In 1755, when mainland Nova Scotia had been under British rule for 42 years, about 13,000 Acadians lived there. With war between Britain and France breaking out, they were seen as a potentially overwhelming threat by the colony’s lieutenant-governor, Colonel Charles Lawrence. Repeatedly they had been asked to swear an oath of allegiance to Britain. But since the Acadians had no desire to fight anyone, especially French-speaking Catholics like themselves or France’s Micmac Indian allies, they stubbornly refused to take the oath, which would oblige them to bear arms for the king of England. Eventually, wrote the historian Donald Creighton, the lieutenant-governor “collected the astounded and bewildered people and shipped them off to the other English possessions,” including Massachusetts, the Carolinas and Delaware. Many were also sent to England and France.

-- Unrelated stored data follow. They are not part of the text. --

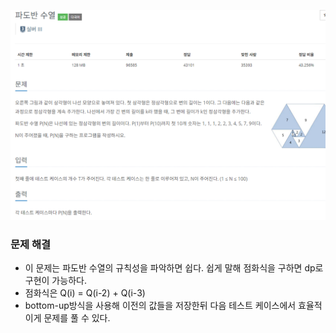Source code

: ![img.png](image/파도반_수열.png)
### 문제 해결
- 이 문제는 파도반 수열의 규칙성을 파악하면 쉽다. 쉽게 말해 점화식을 구하면 dp로 구현이 가능하다.
- 점화식은 Q(i) = Q(i-2) + Q(i-3)
- bottom-up방식을 사용해 이전의 값들을 저장한뒤 다음 테스트 케이스에서 효율적이게 문제를 풀 수 있다.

By 1763, the British had deported 10,000 French-speaking men, women and children— many of whose families had been in the region for more than a century. Hundreds of others fled into the forests, where some lived in hiding for years, while others either starved to death or were captured by the Redcoats. Many of those deported lost their lives in shipwrecks or died of smallpox and other infectious diseases, which spread rapidly in the filthy, overcrowded vessels. The survivors often endured virulent anti-Catholicism in the British colonies to which they were sent. Miserable and stateless, some south more congenial locales and found their way to the West Indies, South America and even the Falkland Islands, where there were French settlements. Some resettled in France but yearned for the freedom of North America and eventually joined exiled relatives who’d established themselves in Louisiana.

After the end of the Seven Years War between Britain and France, Acadians began to trickle back to the Maritimes. The fine farms they had once owned however, had been taken over by British subjects (mostly New Englanders), leaving the Acadians no choice but to settle on inferior land, much of it coastal. But at least they were back in the part of the world they loved best.

Acadians still call the expulsion “le grand derangement” (the great disturbance). The brutality of the deportation, the broken families and lost lovers, the horror and heartbreak of it all— these became the central epic of the Acadian people. Part of the story, too, was the unsinkable spirit of the survivors, wherever they happened to end up.

In the late 1800’s and early 1900’s, a wave of Acadian nationalism swept across the Maritimes. Acadians began to get together at places like Memramcook, N.B., Miscouche, P.E.I., and Church Point and Arichat in Nova Scotia. Out of these gatherings came a national anthem, “Ave Maris Stella” ; a national day, the Feast of the Assumption on August 15; and a flag, which features a gold star against the French blue-white-red tricolour.